Pick out every line in the rows below that contains the string "Mono", and copy each of those lines in full.

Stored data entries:
[Start]

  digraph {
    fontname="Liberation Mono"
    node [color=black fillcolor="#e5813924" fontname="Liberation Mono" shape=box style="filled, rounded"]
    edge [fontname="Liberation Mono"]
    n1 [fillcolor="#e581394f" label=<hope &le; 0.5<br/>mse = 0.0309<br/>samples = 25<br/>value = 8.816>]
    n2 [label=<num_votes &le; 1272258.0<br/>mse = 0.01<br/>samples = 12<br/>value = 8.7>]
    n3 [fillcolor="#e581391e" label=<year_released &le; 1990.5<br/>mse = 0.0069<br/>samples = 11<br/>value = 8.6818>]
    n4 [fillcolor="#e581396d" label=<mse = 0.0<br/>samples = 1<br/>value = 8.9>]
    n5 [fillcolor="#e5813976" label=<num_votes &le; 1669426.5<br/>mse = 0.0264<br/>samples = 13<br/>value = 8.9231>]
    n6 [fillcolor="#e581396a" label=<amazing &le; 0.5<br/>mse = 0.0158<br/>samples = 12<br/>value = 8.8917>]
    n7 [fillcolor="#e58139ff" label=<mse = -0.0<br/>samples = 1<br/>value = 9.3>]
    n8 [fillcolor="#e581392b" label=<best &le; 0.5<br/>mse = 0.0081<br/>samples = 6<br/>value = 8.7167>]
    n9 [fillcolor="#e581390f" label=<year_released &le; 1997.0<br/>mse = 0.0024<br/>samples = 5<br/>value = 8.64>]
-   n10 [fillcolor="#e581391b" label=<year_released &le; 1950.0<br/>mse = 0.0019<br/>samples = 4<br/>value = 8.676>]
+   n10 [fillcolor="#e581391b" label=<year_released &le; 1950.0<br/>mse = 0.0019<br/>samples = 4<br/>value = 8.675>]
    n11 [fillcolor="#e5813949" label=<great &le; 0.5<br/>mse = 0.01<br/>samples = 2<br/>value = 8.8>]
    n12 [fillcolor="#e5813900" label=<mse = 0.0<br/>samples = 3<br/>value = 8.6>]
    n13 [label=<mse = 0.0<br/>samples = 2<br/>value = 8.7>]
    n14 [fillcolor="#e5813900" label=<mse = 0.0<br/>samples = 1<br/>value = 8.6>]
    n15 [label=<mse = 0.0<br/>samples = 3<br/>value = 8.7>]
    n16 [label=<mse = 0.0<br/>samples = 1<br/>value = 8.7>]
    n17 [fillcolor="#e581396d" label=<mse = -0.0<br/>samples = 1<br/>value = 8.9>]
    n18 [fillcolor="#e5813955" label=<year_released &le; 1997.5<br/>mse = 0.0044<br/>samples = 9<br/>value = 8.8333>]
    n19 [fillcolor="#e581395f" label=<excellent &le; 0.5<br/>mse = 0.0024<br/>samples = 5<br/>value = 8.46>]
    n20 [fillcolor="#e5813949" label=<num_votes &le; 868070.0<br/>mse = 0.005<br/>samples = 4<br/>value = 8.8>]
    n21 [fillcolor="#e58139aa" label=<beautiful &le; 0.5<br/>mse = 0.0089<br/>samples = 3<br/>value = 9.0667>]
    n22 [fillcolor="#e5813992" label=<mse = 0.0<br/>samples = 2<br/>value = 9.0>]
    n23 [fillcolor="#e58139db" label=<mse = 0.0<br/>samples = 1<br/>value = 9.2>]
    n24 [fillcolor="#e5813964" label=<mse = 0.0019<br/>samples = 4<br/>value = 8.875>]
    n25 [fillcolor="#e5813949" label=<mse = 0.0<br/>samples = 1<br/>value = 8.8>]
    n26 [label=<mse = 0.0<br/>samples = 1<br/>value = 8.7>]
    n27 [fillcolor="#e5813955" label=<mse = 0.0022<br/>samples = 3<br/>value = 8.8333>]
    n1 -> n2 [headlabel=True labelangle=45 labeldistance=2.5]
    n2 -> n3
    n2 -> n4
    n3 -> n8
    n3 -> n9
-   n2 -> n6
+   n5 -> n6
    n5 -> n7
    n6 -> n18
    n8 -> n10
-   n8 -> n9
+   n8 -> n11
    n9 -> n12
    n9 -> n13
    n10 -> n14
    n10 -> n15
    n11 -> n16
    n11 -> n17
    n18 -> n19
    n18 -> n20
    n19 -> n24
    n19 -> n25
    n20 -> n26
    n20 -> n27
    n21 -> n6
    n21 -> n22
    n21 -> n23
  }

[End]
[Start]

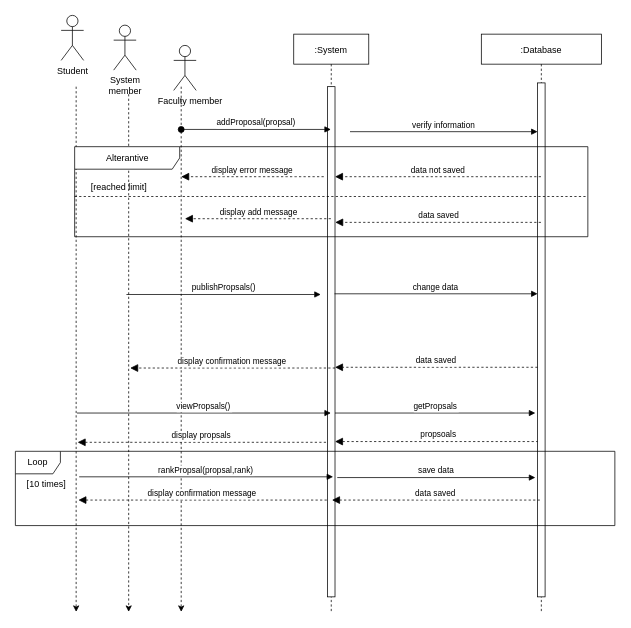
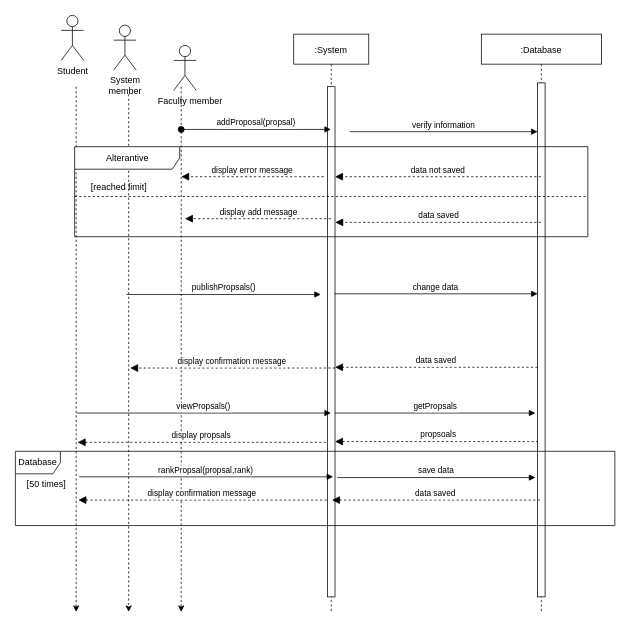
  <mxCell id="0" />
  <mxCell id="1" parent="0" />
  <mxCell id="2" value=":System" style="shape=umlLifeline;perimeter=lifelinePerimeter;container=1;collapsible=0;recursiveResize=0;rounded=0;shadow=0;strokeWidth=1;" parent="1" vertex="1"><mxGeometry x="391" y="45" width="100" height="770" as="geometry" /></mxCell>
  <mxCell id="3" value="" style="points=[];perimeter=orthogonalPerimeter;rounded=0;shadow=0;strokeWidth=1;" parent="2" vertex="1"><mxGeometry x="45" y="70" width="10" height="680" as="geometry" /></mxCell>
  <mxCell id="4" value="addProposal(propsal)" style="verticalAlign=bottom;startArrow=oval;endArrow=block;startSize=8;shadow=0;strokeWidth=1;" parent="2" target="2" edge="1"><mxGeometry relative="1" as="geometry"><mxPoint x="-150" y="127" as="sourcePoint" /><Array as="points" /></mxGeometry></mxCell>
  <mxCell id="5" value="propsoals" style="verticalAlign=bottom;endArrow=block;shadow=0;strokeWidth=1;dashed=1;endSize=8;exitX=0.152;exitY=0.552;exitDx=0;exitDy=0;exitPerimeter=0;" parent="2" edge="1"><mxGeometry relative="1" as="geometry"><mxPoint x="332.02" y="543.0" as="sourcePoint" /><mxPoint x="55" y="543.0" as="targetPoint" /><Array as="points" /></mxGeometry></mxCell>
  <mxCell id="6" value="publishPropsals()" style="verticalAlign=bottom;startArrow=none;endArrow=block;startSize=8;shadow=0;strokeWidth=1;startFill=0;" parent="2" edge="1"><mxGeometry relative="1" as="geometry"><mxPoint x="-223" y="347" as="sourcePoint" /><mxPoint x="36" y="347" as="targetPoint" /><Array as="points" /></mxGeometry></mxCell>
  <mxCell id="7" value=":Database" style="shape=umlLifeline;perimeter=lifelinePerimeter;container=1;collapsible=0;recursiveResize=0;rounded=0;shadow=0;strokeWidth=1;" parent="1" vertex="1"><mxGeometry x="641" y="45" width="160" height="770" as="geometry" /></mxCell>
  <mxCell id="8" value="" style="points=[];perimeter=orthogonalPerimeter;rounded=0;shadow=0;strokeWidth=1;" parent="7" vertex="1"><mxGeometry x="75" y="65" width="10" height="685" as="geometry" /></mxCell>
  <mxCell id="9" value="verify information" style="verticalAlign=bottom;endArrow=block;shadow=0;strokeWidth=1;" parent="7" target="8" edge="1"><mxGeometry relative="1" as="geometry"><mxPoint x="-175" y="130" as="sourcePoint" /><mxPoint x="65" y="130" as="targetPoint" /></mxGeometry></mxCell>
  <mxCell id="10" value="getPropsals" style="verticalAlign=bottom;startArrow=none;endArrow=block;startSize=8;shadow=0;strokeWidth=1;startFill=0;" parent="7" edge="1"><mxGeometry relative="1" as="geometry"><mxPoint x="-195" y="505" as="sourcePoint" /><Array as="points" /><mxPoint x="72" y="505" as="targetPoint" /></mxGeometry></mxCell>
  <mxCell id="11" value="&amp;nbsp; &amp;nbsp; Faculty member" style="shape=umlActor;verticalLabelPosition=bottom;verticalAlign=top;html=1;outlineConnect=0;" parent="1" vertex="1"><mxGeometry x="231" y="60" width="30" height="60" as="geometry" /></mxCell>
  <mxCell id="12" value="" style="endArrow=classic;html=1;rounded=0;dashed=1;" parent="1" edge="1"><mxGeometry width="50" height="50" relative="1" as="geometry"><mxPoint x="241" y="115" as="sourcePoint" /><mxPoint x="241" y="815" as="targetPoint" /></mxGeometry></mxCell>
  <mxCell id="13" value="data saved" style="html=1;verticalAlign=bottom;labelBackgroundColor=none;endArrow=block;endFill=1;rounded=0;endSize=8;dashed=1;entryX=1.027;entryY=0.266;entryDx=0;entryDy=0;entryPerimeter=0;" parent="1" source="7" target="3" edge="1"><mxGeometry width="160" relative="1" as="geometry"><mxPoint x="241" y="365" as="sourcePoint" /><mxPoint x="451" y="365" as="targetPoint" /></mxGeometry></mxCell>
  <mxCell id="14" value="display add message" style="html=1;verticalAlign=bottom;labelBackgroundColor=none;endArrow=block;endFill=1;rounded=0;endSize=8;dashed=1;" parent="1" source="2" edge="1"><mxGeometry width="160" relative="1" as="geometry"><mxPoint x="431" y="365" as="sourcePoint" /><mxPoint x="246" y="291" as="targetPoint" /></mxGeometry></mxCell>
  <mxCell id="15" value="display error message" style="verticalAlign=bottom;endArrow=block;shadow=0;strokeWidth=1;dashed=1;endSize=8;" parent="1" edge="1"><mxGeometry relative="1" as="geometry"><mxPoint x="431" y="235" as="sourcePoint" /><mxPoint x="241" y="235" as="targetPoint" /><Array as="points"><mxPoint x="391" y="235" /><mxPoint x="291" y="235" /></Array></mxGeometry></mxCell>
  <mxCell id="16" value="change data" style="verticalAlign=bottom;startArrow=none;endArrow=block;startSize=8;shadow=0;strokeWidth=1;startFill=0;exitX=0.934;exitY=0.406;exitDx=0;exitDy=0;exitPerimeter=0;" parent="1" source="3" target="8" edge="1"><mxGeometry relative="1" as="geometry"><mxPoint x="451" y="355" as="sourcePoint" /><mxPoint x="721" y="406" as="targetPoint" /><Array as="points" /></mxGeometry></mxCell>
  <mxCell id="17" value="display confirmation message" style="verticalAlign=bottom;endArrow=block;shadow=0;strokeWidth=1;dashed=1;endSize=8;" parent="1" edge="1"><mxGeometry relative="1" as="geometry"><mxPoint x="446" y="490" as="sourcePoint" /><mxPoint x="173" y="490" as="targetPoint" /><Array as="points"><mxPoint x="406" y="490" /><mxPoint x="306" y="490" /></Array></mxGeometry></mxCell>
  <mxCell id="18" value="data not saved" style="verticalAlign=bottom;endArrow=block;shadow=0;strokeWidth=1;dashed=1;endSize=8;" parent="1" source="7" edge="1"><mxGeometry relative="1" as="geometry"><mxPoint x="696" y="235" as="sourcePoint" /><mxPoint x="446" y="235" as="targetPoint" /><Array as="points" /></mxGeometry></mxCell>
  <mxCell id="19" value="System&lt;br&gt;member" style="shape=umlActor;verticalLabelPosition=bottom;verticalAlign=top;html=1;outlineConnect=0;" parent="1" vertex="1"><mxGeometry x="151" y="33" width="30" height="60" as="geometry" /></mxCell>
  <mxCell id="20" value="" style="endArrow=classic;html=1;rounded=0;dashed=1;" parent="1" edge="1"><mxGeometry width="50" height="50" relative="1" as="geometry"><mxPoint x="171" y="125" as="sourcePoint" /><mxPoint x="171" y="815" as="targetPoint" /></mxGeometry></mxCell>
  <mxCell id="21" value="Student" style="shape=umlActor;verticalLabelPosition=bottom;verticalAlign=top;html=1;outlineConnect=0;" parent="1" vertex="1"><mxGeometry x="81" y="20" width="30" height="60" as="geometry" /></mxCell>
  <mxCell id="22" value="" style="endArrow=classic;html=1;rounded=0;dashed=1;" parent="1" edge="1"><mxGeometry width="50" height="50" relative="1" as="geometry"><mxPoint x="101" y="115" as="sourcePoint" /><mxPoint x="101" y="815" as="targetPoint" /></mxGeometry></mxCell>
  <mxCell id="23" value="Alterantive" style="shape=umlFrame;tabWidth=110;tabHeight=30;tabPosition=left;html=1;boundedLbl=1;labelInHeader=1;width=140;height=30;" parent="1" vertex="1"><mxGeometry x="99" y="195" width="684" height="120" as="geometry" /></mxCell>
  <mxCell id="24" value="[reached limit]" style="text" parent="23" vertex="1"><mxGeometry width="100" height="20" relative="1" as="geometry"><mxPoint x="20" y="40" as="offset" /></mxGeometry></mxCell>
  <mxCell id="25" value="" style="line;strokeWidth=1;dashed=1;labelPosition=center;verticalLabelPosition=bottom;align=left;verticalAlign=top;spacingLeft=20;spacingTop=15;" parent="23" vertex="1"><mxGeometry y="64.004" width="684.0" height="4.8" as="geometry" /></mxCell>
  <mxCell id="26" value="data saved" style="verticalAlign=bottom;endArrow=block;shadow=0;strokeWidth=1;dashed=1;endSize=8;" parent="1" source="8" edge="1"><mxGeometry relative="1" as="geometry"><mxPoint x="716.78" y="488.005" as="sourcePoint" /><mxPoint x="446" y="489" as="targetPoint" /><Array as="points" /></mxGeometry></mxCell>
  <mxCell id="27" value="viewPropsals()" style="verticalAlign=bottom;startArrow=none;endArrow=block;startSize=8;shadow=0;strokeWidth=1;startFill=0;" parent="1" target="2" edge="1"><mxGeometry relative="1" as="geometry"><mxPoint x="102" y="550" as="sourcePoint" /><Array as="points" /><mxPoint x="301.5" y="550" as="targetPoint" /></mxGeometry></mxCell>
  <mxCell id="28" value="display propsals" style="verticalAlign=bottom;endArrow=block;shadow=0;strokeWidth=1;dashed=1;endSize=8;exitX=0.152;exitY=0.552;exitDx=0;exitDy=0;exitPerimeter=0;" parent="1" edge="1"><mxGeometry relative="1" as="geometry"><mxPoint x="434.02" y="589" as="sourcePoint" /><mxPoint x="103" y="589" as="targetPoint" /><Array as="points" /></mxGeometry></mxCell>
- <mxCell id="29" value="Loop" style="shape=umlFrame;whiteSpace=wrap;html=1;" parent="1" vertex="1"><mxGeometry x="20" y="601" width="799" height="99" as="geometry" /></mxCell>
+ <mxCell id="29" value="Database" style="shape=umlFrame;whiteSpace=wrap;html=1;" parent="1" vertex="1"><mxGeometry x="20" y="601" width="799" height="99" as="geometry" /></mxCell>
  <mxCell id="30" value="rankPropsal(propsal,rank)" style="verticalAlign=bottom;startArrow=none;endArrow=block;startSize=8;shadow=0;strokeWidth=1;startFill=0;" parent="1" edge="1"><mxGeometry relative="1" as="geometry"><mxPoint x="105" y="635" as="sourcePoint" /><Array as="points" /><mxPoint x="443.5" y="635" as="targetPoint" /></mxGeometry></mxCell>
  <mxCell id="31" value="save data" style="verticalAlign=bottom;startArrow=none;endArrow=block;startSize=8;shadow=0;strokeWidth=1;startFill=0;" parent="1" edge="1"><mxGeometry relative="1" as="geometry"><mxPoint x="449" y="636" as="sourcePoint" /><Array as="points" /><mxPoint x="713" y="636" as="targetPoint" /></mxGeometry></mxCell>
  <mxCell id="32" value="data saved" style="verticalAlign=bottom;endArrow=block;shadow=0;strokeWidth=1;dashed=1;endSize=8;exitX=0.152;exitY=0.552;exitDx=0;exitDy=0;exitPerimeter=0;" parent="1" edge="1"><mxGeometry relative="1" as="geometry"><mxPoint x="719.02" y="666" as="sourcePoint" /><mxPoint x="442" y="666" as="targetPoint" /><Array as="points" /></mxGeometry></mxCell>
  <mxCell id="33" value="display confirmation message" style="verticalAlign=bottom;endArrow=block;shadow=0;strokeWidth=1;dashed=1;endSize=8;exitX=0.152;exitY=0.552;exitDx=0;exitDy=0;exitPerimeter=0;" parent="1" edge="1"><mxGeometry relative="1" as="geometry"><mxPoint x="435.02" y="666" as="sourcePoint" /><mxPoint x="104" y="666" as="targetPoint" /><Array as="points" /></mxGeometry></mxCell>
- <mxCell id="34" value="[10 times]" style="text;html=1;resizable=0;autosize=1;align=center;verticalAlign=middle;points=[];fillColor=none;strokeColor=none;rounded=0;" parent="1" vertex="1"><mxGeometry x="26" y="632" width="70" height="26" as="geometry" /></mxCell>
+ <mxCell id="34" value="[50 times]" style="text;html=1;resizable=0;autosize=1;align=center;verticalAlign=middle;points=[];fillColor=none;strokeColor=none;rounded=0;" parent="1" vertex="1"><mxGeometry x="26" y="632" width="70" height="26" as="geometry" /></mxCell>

[End]

Output for this exercise:
    fontname="Liberation Mono"
    node [color=black fillcolor="#e5813924" fontname="Liberation Mono" shape=box style="filled, rounded"]
    edge [fontname="Liberation Mono"]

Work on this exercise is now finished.